**REQUIRED TASK:**
Please quote each of the items below word for word, in full.

--- START OF ITEMS ---

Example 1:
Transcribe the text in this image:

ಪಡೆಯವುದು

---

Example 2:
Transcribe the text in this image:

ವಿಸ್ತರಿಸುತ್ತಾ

--- END OF ITEMS ---

**ANSWER BELOW:**
Example 1:
Transcribe the text in this image:

ಪಡೆಯವುದು

---

Example 2:
Transcribe the text in this image:

ವಿಸ್ತರಿಸುತ್ತಾ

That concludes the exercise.